Top of Listed records

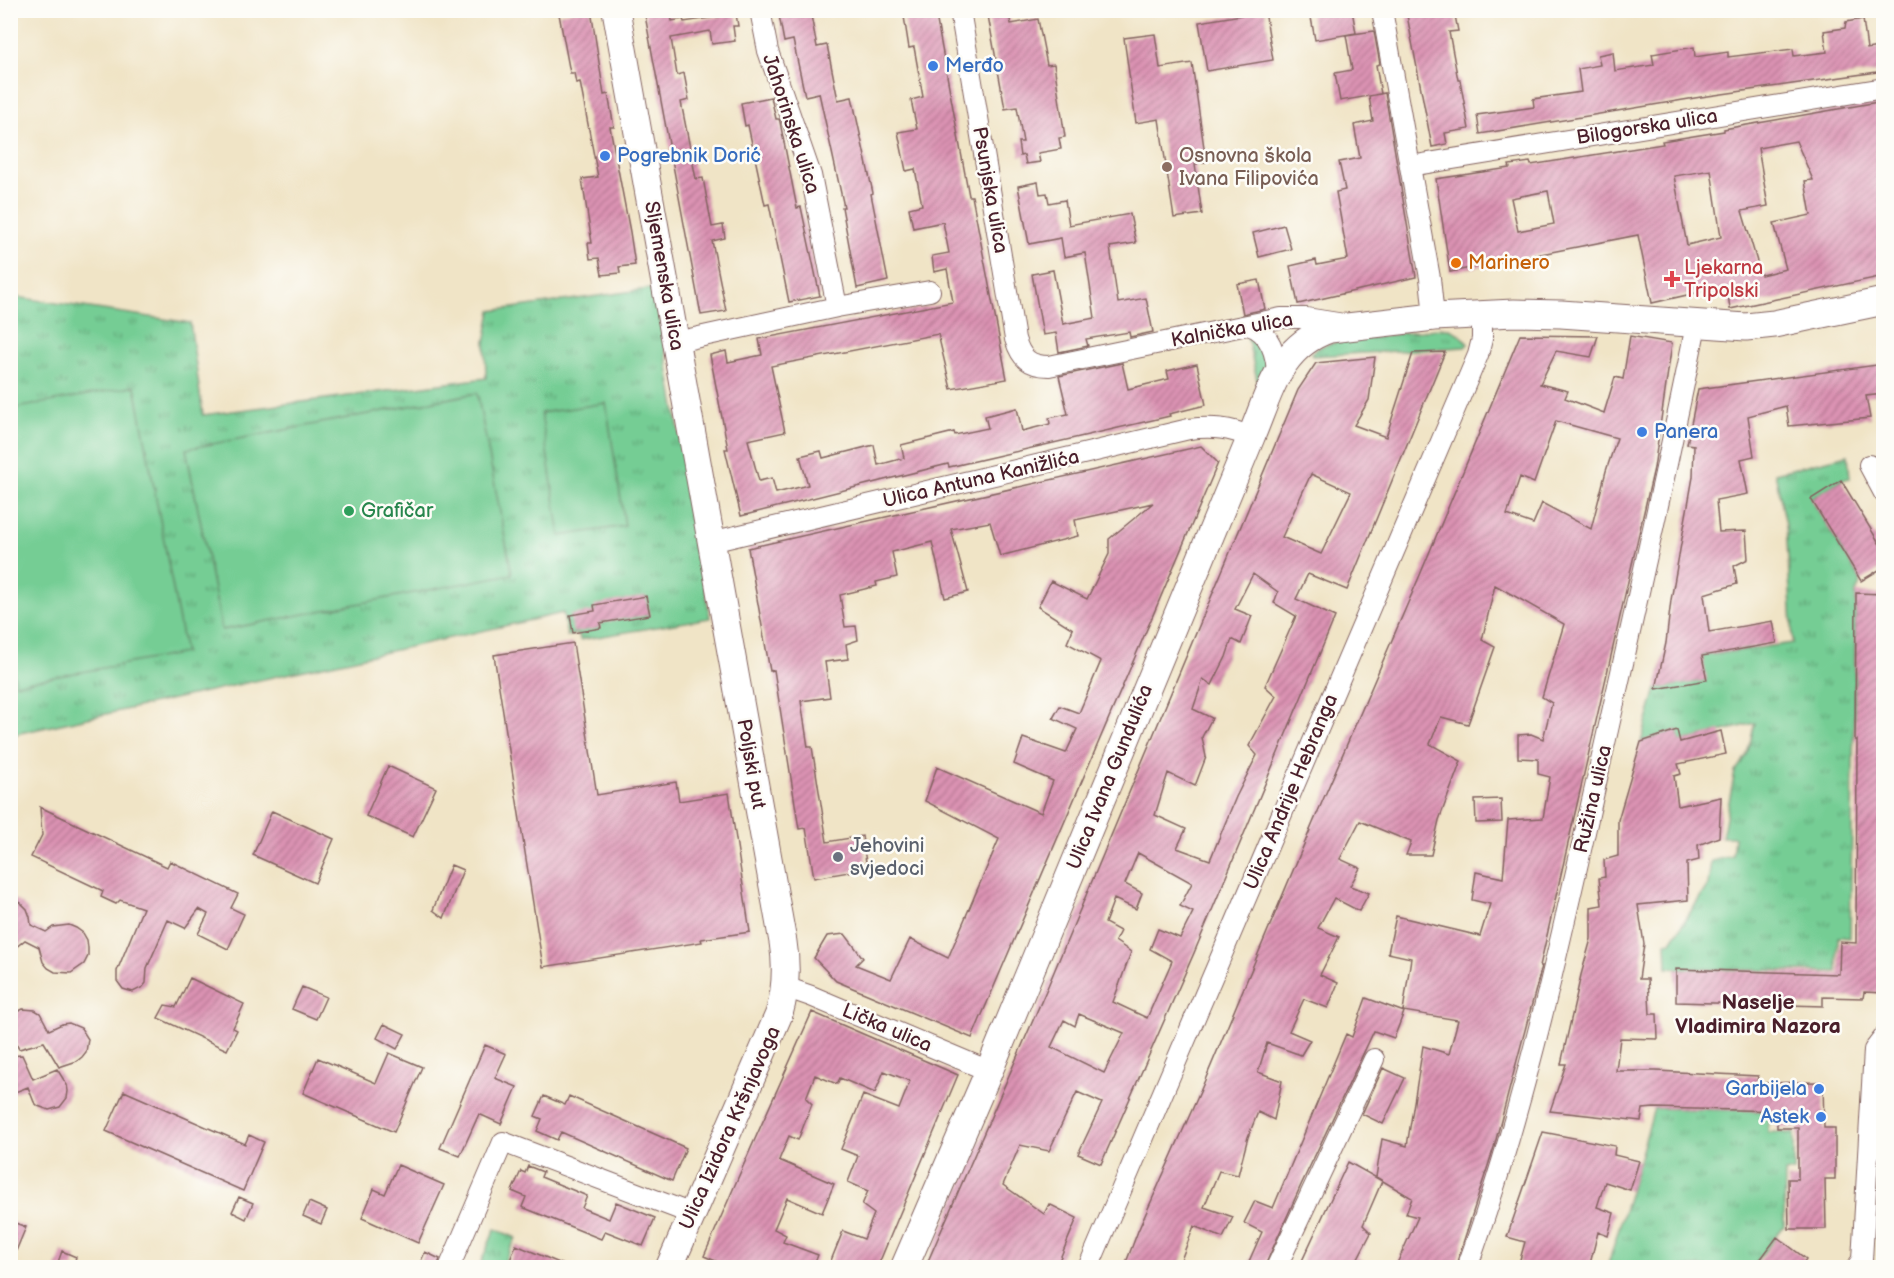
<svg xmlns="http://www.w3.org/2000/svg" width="1894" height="1278" font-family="'Balsamiq Sans',sans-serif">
<defs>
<pattern id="grass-tufts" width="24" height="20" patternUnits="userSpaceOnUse" patternTransform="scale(1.5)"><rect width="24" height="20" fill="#75cd94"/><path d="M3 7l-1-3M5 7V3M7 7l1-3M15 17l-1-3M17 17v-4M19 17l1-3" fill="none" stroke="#62a679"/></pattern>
<pattern id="building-hatch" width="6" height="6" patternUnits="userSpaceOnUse" patternTransform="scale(1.5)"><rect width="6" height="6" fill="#db93b3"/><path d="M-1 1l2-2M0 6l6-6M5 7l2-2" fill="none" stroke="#b47792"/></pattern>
</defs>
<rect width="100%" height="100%" fill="#fdfcf7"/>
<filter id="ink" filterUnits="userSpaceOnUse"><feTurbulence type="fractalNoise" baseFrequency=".0167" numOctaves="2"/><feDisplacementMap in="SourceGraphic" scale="12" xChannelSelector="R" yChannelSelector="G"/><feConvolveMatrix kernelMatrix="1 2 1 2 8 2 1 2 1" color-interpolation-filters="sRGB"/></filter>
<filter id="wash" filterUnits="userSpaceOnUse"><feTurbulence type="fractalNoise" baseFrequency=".008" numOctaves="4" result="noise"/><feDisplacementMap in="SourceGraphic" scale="24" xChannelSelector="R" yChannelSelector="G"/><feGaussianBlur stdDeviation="1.35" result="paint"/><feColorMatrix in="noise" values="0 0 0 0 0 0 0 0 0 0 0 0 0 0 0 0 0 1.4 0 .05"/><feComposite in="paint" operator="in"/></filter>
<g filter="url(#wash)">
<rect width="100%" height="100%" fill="#f0e4c6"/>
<path fill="url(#grass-tufts)" stroke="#607660" stroke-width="1.5" d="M655,288l55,330 -130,22 -1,-6 -12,2 -4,-23 -552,122 -1,-439 180,27 13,92 283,-37 -1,-36 6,-31z
M1442,328c13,1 18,6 26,16l-3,3 -152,9 -2,-3 11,-7 16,-4z
M1246,331l19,15 2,19 -9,19z
M1848,455l2,23 -9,2 -30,19 50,82 -5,12 -6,345 -12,-1 -1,35 -170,-4 -1,-26h5l37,-57 3,-24 21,-5 2,-19h-12l13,-65 12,-17 8,-32 -75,19 -3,-12 -36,12 15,-53 50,-9 -4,-24 91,-13 -7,-119 -11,-51z
M1654,1108l116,3 -2,21 26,1v38l-9,2 -1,53 -32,41 -145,1 32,-107z
M495,1229l21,9 -14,29h-23z"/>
<path fill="#75cd94" stroke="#607660" stroke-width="1.5" d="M135,386l50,267 -169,31 -6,-27 1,-248z
M477,393l35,181 -290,56 -36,-181z
M606,403l19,123 -65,10 -19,-123z"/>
<g id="blocks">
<path fill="url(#building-hatch)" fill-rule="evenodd" d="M579,10h12l13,85 4,-1 6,33h-4l20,105 5,33 -16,2 1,6 -18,2 -3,-17 -9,1 -2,-16h4l-10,-64 16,-2 -18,-95 -4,1 -2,-10h-4l-11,-59z
M644,10h26l2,11 11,-2 1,3 52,-8 2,12h-5l2,15 -23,3 -2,-13 -39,7 6,37 7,-2 5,27 -8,2 15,77 7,-1 9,49 11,-2 2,13 -13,3 14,70 -25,4z
M778,10h32l7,37 10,-2 11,55 14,-3 21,96 -2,1 17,87 -31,7 -15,-81h2l-25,-114 -14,3 -12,-56 -9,2z
M903,10h32l34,186h3l35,183 -56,10 -13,-55 -167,32 14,66 -37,8 11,41 13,-3 4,15 32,-8 -8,-29 21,-5 2,7 51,-13 4,20 26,-7 -3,-13 53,-13 1,3 33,-7 -3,-12 32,-8 5,23 28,-7 -1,-6 19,-4 -9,-38 63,-13 6,26 41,-10 -2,-8 30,-7 9,41 -37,9 1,2 -221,51 -1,-3 -207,52 -16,-67h3l-18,-94 16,-4 2,11 34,-7 -3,-16 194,-37 -6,-33 -13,3 -2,-16 17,-3 -6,-31 -30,6 -4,-20 13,-3 -7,-36 -9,2 -8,-39 19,-3 -6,-29 12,-3 -9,-50 -5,1z
M987,10h21l3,14 27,-5 9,46 7,-1 11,73 -6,1 2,11 -23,4 2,9 -14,2 -2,-9 -4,1 -2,-14h5l-6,-35 -12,2z
M1322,10h30l4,23 -41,7 -5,-28z
M1406,10h48l4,21 -9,1 9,48h2l9,49 -24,4 2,11 -15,3z
M1265,11l8,49 -66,11 -8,-49z
M1863,19l4,30 17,-3v25l-183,26 -221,37 -3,-19 57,-8 -1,-8 48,-7 -3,-23 22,-4 -2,-10 15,-3 2,19 39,-6 -2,-11 42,-7 1,10 33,-5v5l65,-8 1,7 33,-4 -3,-21 21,-3 1,-6z
M1374,31l6,33 -4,1 5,29 -41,7 -5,-28 17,-3 -6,-35z
M1155,34l5,34 32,-5 14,99 -11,2 7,50 -28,4 -15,-99 -23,4 -12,-85z
M1385,93l31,184 -118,27 -8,-38 26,-6 1,5 31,-6 -12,-67 9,-2 -6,-28 21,-4 -6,-33 19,-4 -4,-25z
M771,97l5,22h3l1,3 17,86 4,-1 19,89 -31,6 -20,-98 -4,1 -17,-80 -3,1 -4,-23z
M1884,101v49l-8,1 8,39v86l-154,33 -2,-15 -17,4 -2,-8 -57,13 -14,-68 -188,37 -14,-93 74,-11 -1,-3 21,-3 1,3 87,-14 45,-7 -1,-3 62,-10v-2zM1796,141l17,39 -8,1 6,34 -37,8 12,46 -25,6 -19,-64 26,-5 -10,-58zM1711,170l10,67 -34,8 -13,-69zM1548,191l6,33 -36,7 -7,-33z
M1038,182l2,12 7,-1 2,10 16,-3 4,25 61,-11 6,29 -26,4 8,56 28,-5 7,34 -23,5 -1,-5 -43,7 2,7 -29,6 -3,-19 -13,2 -11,-61 21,-4 10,54 32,-6 -10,-65 -21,4 -3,-19 -32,6 -11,-58z
M1284,225l7,24 -32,8 -6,-24z
M1259,280l6,29 -22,5 -6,-30z
M1520,335l78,1 -7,21 -35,-6 -16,33 28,7 -3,7 39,15 11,-36 8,2 7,-43 42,7 -18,125 -114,498h2l-48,181 -39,121h-60l23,-51 -12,-3 6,-16 -36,-21 6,-38 25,7 16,-100 26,8 9,-34 -55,-9 8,-53 -23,-5 8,-37 84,20 10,-32 -18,-4 4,-28 27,6 5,-58 35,-2 7,-41 -12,-3v-15l-20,-1v-23l13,-1 12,5 9,-36 -10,-6 22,-73 -69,-39 -13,55 13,7 -27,77 -27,-7 -11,27 31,17 -22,59 -8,35h-25l5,-13 -51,-21 -20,38 20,9 -10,18 19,7 -10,18 -25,-13 -16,30 21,9 -19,38 18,8 -10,25 -24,-9 -15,32 21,9 -9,15 -34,-12 -9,29 24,9 -8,39 -16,-8 -10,25 -10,38 -19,-4 -15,36 29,10 -10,21 -29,-12 -16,42h-54l14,-37 62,-139 113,-269 107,-248zM1556,421l61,17 -11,33 -15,58 -49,-26 -9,21 -26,-9 13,-38 14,6z
M1445,352l-98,238 -39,-16 -12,25 39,18 -141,336 -93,211 -23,-10 24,-51 -25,-11 -28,59 -29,-6 -17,40 41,29 5,-10 28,14 -21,50h-69l-16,-8 -3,8h-43l123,-282 250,-596 18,-27 59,-6 -6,43 -15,25 32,12 27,-84zM1311,474l40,18 -30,62 -39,-17zM1253,574l25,18 -4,11 22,13 -31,70 11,10 -27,50 8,9 -21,42 -26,63 -33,-12 9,-19 -31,-14 13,-42 27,13 11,-29 -4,-20 10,-19 -19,-9 10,-30 9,6 14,-28 6,-18 9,5 11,-28 -17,-7zM1138,853l54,30 -12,23 13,6 -13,26 -22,-9 -8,20 22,12 -25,57 -34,-16 18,-50 -16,-11 5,-10 -15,-8 9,-24 22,10 6,-16 -17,-9zM1079,1014l45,19 -20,40 -53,-26 13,-27 11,6z
M1884,364v30l-18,2 4,22 -81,8 -3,-20 -38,10 6,40 -13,3 7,35 -32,6 3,32 27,-1 2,28 -14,7 3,18 -33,10 5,38 64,-11 4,22 -75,13 5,24 -51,9 10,-46 5,-43 22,-123 1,-32 -7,-1 11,-55z
M1201,446l17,17 -246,575 -136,-57 -22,-23 13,-22 18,-2 18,24 -7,7 35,14 19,-40 38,19 51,-119 -74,-38 12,-34 104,46 12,-32 -39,-17 9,-26 43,15 11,-24 -24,-11 7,-12 19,7 22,-52 -34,-18 6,-14 -35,-22 13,-26 36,18 22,-45v-15l44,-36 -78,17 3,16 -78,20 -10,-34 -39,7 17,63 -23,6 -13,-56 -40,10 5,25 -21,5 1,4 -37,9 5,32 11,-1 2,14 -12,4 2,15 -23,3 5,35 -29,4 7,46h4l15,95 35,-6 5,33 -53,9 -8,-50 -7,1 -25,-159 -4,1 -22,-123z
M1841,480l43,71v16l-23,14 -50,-82z
M1856,593l28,1v399l-20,-1 -1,6 -40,-1v9l-147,-4v-33l163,5 1,-32 16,1 1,-203h-2z
M646,596l4,19 -50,8 1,5 -28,5 -3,-18 25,-4 -1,-6z
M573,643l24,152 79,-13 3,19 50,-8 21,139 -49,7 1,3 -159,25 -49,-312z
M1677,730l3,12 41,-11 5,23 -48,10 3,10 -7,2 4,30 43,-9 -2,40 -21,8 1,15 -12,3 1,37 -50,5 6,39 -5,35h9l2,35h7l1,25 -38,-1 -4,33h40l102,5 -1,7 66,-1 1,46h11v51h-10l1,50h-37l-1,-50h10v-51h-21v-17l-123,-3 -11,1 -2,12 -91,-10 16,-47h-5l20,-89 10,-36v-32l11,-2 -3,-27 6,-1 -1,-17 14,-4v-36l23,-78z
M388,766l48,22 -23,49 -47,-21z
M1501,799l1,23 -26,1 -1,-23z
M40,807l127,60 3,-6 68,33 -7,14 13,6 -16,35 -30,-15 10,-20 -9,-5 -14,19 -17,-8 -21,48 -1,15 -3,4 -10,5 -10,-3 -6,-8v-10l26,-63 -23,-8 -4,4 -15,-7 2,-6 -72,-34 11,-22z
M272,811l62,28 -19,44 -62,-28z
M451,865l12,5 -19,48 -11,-8z
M10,898l11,5 6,6 3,8 1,8 15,7 7,-5 16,-2 7,3 7,5 4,7 1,8v8l-4,8 -13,9 -16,-1 -7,-4 -5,-6 -4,-15 -14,-7 -15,12z
M190,978l54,26 -11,24 4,2 -10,20 -69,-32 7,-13 11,2z
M302,987l24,10 -10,22 -24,-10z
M1366,998l38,14 -10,26 -20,-7 -73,154 -37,83h-18l16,-36 -18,-9 11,-22 18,7 73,-174 6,3z
M23,1009l12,1 5,3 9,17 13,-6 7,-1 12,5 7,11 -2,13 -4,5 -5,4 -18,6 -15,-25 -25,7 -9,-15v-19z
M812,1012l146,63 -81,193h-49l15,-37 21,8 10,-25 -12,-9 6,-14 -20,-9 10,-26 -17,-7 22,-54 36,14 11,-28 -26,-10 -9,22 -35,-15 -3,6 -22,-9 -9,23 6,6 -14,36 -9,-4 -10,24 55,24 -12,29 -35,-15 -13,31 12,6 -3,7 35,13 -5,13h-81l-28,-12 47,-108z
M384,1024l21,10 -8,15 -20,-11z
M485,1045l21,9 -11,24 22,9 -16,37 -22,-10 -19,42 -20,-8z
M389,1053l33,14 -28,65 -91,-39 15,-35 58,25z
M22,1055l11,24 24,-10 10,16 1,6 -1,7 -7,9 -11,3 -11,-4 -4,-4 -6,-15 -18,7v-38z
M1383,1068l22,10 -22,46 -21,-10z
M124,1091l121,53 4,-9 15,7 -21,49 -137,-60z
M544,1096l21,9 4,-9 117,52 -14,33 -111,-49 -4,8 -20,-9 5,-12 -7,-3z
M1543,1132l72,14 -1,9 25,6 -9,29 -25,-8 -8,25 17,6 -6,23 -10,-4 -9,36h-51l-19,-5 6,-21 -18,-5z
M1348,1162l34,19 -19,44 8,8 -13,25 20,10h-69l-8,-5z
M398,1165l46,20 -26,58 -56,-25 12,-29 11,5z
M528,1166l15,6 -2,5 46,19 -5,12 27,11 7,-17 39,16 -12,28 -38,-15 -4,8 -79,-32 4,-10 -14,-6 9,-20 4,2z
M239,1197l14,6 -7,16 -14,-7z
M309,1202l18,8 -6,14 -18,-8z
M10,1221l16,6 -15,36h-1z
M1777,1237l29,22 -6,9h-46z
M516,1245l53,22v1h-62z
M62,1251l14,6 -3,11h-17z
M425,1252l15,7 -3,9h-19z"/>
</g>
</g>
<g filter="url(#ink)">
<use href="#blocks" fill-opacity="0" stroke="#846461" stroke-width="1.5"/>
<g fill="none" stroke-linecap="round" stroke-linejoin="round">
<defs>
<path id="street" d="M960,10l55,329c6,19 14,27 34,27l232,-48h25l38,6
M1382,10l48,268 4,39
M1410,166l474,-78
M837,307l93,-16
M1248,325c22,6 29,30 29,51
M676,342l161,-35 -26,-132 -43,-124 -8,-41
M1869,465l15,28
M711,542l478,-113c23,-3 41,-1 62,8
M785,987l26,9 178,75
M449,1268l54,-126 189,72
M1088,1268l390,-913 4,-16v-25
M1276,1268l98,-209
M1467,1268c56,-155 91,-316 127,-476 35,-156 71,-311 102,-467
M1856,1268l6,-8 12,-210 10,-13"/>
<path id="secondary" d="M616,10l167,932c4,25 3,48 -4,72l-110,254
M904,1268l85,-197 262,-634c19,-45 28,-91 79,-108l104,-12 80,-4 47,1 185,13 28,-3 110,-23"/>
</defs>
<use href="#street" stroke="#846461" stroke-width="22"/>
<use href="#secondary" stroke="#846461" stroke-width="29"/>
<use href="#street" stroke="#fff" stroke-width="20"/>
<use href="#secondary" stroke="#fff" stroke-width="27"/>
</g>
</g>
<g fill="#3f7fe0" stroke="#fdfcf7" stroke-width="2">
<circle cx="933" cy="66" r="6"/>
<circle cx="605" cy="156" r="6"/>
<circle cx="1642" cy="432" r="6"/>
<circle cx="1819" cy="1089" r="6"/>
<circle cx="1821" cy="1117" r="6"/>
</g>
<circle fill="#8d6e63" stroke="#fdfcf7" stroke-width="2" cx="1167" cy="167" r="6"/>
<circle fill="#e8710a" stroke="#fdfcf7" stroke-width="2" cx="1456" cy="263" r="6"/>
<path fill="#e0444e" stroke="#fdfcf7" stroke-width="2" d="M1669 270h6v6h6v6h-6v6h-6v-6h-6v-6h6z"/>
<circle fill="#2e9e5b" stroke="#fdfcf7" stroke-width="2" cx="349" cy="511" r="6"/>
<circle fill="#6b7280" stroke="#fdfcf7" stroke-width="2" cx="838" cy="857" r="6"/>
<g text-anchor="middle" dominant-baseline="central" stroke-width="5" stroke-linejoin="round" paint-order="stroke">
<g font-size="20" fill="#366cbe" stroke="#fdfcf7" text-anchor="start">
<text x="945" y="66">Merđo</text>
<text x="617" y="156">Pogrebnik Dorić</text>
<text x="1654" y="432">Panera</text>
<text x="1807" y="1089" text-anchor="end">Garbijela</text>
<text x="1809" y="1117" text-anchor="end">Astek</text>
</g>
<g font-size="20" fill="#4a1f2b" stroke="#fdfcf7">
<text transform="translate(791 124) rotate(72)">Jahorinska ulica</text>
<text transform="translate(1647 127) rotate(-9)">Bilogorska ulica</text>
<text transform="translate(990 190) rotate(80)">Psunjska ulica</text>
<text transform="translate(664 276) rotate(80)">Sljemenska ulica</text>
<text transform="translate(1232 330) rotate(-10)">Kalnička ulica</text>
<text transform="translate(981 479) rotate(-13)">Ulica Antuna Kanižlića</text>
<text transform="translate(751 764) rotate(80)">Poljski put</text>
<text transform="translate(1110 777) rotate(-68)">Ulica Ivana Gundulića</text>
<text transform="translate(1291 792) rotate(-67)">Ulica Andrije Hebranga</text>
<text transform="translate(1593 799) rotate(-77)">Ružina ulica</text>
<text transform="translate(887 1028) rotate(23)">Lička ulica</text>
<text transform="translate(730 1128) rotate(-66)">Ulica Izidora Kršnjavoga</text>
</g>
<g font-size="20" fill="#785e54" stroke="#fdfcf7" text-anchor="start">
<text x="1179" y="156">Osnovna škola<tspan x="1179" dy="23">Ivana Filipovića</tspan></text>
</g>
<g font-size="20" fill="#c56008" stroke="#fdfcf7" text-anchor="start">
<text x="1468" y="263">Marinero</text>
</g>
<g font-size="20" fill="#be3a42" stroke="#fdfcf7" text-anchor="start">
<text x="1684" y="268">Ljekarna<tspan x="1684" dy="23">Tripolski</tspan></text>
</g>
<g font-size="20" fill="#27864d" stroke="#fdfcf7" text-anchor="start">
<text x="361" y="511">Grafičar</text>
</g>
<g font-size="20" fill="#5b616d" stroke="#fdfcf7" text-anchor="start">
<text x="850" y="846">Jehovini<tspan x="850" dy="23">svjedoci</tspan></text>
</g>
<g font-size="21" font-weight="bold" fill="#4a1f2b" stroke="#fdfcf7">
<text x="1758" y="1002">Naselje<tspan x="1758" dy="24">Vladimira Nazora</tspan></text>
</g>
</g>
<rect width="1894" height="1278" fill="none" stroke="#fdfcf7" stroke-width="36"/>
</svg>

Bottom of Listed records

■ Problem
Show every line from the entries above in which the word "xChannelSelector" appears.

■ Exercise solution
<filter id="ink" filterUnits="userSpaceOnUse"><feTurbulence type="fractalNoise" baseFrequency=".0167" numOctaves="2"/><feDisplacementMap in="SourceGraphic" scale="12" xChannelSelector="R" yChannelSelector="G"/><feConvolveMatrix kernelMatrix="1 2 1 2 8 2 1 2 1" color-interpolation-filters="sRGB"/></filter>
<filter id="wash" filterUnits="userSpaceOnUse"><feTurbulence type="fractalNoise" baseFrequency=".008" numOctaves="4" result="noise"/><feDisplacementMap in="SourceGraphic" scale="24" xChannelSelector="R" yChannelSelector="G"/><feGaussianBlur stdDeviation="1.35" result="paint"/><feColorMatrix in="noise" values="0 0 0 0 0 0 0 0 0 0 0 0 0 0 0 0 0 1.4 0 .05"/><feComposite in="paint" operator="in"/></filter>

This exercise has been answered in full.